(Recorded data)
Content starts

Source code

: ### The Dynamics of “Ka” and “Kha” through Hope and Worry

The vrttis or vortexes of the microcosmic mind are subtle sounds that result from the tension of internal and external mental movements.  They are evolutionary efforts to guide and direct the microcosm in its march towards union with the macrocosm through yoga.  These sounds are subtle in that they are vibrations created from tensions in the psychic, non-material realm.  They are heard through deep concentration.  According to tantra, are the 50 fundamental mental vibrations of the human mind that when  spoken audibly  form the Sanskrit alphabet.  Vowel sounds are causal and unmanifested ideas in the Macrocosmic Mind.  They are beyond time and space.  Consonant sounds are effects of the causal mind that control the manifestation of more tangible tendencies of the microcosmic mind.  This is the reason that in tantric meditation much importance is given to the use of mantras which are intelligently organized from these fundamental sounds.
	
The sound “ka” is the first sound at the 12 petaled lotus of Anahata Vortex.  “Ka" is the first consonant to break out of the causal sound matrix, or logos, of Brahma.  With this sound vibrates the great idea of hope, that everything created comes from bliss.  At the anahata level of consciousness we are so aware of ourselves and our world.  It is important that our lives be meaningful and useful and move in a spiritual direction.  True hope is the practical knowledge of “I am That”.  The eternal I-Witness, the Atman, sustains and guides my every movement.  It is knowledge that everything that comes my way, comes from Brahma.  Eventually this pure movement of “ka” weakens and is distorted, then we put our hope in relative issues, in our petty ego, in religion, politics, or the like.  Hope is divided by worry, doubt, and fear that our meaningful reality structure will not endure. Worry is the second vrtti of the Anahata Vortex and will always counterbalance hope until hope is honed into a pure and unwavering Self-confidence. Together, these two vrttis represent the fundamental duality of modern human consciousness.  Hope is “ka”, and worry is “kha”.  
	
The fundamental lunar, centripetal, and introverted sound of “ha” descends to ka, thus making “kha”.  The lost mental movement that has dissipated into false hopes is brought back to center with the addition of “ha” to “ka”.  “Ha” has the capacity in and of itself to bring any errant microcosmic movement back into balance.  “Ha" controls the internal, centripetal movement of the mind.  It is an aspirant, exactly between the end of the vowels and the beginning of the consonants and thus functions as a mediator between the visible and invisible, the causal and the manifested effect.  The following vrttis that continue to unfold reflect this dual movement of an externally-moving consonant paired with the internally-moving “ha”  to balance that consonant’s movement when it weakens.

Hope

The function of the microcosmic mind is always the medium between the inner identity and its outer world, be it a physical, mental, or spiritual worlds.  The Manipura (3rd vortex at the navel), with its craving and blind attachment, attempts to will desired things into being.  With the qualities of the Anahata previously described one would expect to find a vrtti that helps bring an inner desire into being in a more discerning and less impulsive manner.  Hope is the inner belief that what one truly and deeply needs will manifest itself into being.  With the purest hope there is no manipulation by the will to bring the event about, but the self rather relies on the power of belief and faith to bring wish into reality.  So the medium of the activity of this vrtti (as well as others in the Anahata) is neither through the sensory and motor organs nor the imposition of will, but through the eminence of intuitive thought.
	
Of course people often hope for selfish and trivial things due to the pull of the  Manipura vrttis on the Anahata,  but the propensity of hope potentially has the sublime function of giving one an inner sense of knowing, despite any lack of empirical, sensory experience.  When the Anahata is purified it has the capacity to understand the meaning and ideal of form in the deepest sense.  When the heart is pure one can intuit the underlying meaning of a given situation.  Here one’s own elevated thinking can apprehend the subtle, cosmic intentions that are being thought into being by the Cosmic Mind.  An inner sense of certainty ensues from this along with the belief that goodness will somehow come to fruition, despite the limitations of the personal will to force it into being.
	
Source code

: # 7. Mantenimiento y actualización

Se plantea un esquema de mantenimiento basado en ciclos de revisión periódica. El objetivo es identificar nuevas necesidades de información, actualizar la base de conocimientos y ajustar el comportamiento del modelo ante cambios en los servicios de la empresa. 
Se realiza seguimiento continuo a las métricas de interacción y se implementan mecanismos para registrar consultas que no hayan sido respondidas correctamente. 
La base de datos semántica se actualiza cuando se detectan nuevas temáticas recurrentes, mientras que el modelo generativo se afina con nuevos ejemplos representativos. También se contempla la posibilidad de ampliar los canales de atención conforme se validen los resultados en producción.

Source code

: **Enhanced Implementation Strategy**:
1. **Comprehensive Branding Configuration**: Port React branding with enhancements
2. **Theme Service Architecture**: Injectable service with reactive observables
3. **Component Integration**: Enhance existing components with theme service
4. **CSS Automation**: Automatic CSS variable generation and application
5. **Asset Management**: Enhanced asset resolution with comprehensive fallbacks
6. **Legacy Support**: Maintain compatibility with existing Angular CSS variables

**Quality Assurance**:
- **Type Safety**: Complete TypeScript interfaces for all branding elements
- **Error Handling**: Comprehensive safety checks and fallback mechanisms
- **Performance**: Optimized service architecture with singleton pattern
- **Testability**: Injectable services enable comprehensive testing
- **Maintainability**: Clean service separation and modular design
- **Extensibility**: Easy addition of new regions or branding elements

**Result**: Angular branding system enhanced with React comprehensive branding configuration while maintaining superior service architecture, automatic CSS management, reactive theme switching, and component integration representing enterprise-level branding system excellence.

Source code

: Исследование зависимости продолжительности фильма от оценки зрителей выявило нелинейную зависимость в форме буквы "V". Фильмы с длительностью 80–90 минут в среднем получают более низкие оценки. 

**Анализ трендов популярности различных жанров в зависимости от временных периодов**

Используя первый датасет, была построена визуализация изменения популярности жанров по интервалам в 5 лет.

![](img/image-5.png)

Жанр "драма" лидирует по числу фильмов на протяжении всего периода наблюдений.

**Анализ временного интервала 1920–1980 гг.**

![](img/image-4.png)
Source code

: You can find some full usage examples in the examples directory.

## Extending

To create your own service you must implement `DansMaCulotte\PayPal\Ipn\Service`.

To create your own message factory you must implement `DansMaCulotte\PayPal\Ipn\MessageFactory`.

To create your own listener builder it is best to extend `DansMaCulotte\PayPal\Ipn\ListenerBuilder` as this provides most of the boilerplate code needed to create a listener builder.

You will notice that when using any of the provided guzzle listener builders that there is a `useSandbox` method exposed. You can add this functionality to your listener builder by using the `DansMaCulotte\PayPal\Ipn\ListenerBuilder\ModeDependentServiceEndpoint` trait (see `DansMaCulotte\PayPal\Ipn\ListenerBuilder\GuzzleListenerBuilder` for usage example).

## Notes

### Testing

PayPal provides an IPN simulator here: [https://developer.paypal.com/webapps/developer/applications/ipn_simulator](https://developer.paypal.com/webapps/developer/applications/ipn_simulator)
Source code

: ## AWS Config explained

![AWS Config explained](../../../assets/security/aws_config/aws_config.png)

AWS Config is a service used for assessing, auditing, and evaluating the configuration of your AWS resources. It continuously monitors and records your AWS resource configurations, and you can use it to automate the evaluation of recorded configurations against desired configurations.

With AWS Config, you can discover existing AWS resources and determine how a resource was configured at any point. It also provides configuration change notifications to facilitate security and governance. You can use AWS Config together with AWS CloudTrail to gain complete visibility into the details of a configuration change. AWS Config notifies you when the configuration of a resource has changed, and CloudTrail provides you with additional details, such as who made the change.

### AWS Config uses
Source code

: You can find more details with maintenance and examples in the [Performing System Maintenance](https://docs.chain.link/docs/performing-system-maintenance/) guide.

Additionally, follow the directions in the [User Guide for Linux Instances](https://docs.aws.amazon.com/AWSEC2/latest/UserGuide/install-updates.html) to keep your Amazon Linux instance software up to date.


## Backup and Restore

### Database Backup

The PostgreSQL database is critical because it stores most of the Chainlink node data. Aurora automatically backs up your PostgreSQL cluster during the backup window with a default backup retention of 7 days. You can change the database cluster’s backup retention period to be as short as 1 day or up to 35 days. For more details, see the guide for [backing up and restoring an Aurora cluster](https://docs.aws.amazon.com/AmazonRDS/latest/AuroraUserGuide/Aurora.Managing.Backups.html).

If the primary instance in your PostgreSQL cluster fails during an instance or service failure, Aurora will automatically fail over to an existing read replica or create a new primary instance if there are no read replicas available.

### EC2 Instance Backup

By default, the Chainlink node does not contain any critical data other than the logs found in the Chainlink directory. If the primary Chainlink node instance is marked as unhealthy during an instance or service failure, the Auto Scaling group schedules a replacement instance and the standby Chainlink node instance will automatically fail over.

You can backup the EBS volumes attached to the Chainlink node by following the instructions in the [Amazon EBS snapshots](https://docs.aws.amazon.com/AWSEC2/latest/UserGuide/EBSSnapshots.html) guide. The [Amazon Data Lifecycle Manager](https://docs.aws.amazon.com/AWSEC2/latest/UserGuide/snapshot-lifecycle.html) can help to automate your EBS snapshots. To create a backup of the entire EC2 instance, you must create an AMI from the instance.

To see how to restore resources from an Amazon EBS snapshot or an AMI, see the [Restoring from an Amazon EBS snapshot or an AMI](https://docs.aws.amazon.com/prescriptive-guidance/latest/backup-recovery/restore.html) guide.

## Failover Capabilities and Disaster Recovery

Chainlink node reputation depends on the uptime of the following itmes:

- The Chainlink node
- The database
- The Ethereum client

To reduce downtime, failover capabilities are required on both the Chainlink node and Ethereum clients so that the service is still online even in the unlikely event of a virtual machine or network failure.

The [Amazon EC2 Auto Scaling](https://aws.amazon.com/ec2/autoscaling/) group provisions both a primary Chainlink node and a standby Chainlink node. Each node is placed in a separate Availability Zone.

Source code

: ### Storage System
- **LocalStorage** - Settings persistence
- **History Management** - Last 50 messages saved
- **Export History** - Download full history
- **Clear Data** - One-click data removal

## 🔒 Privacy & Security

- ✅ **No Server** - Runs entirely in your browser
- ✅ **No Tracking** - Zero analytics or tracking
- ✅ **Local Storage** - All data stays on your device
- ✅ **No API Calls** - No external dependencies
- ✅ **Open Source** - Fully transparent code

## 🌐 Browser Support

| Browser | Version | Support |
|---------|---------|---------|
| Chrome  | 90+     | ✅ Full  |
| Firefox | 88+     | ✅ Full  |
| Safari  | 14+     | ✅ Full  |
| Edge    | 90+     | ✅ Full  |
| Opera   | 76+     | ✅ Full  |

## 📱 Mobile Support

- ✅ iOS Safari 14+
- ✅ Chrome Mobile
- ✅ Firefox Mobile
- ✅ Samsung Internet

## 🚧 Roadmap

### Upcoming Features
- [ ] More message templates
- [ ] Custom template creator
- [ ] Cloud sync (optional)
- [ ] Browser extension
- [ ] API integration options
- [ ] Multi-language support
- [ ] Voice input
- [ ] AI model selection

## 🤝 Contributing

Content ends

# Exercise brief
From the entries above, return exactly the line containing "- **Error Handling**: Comprehensive", the line containing "To create your own listener", and all lines between, and nothing else.

# Output for this task
- **Error Handling**: Comprehensive safety checks and fallback mechanisms
- **Performance**: Optimized service architecture with singleton pattern
- **Testability**: Injectable services enable comprehensive testing
- **Maintainability**: Clean service separation and modular design
- **Extensibility**: Easy addition of new regions or branding elements

**Result**: Angular branding system enhanced with React comprehensive branding configuration while maintaining superior service architecture, automatic CSS management, reactive theme switching, and component integration representing enterprise-level branding system excellence.

Source code

: Исследование зависимости продолжительности фильма от оценки зрителей выявило нелинейную зависимость в форме буквы "V". Фильмы с длительностью 80–90 минут в среднем получают более низкие оценки. 

**Анализ трендов популярности различных жанров в зависимости от временных периодов**

Используя первый датасет, была построена визуализация изменения популярности жанров по интервалам в 5 лет.

![](img/image-5.png)

Жанр "драма" лидирует по числу фильмов на протяжении всего периода наблюдений.

**Анализ временного интервала 1920–1980 гг.**

![](img/image-4.png)
Source code

: You can find some full usage examples in the examples directory.

## Extending

To create your own service you must implement `DansMaCulotte\PayPal\Ipn\Service`.

To create your own message factory you must implement `DansMaCulotte\PayPal\Ipn\MessageFactory`.

To create your own listener builder it is best to extend `DansMaCulotte\PayPal\Ipn\ListenerBuilder` as this provides most of the boilerplate code needed to create a listener builder.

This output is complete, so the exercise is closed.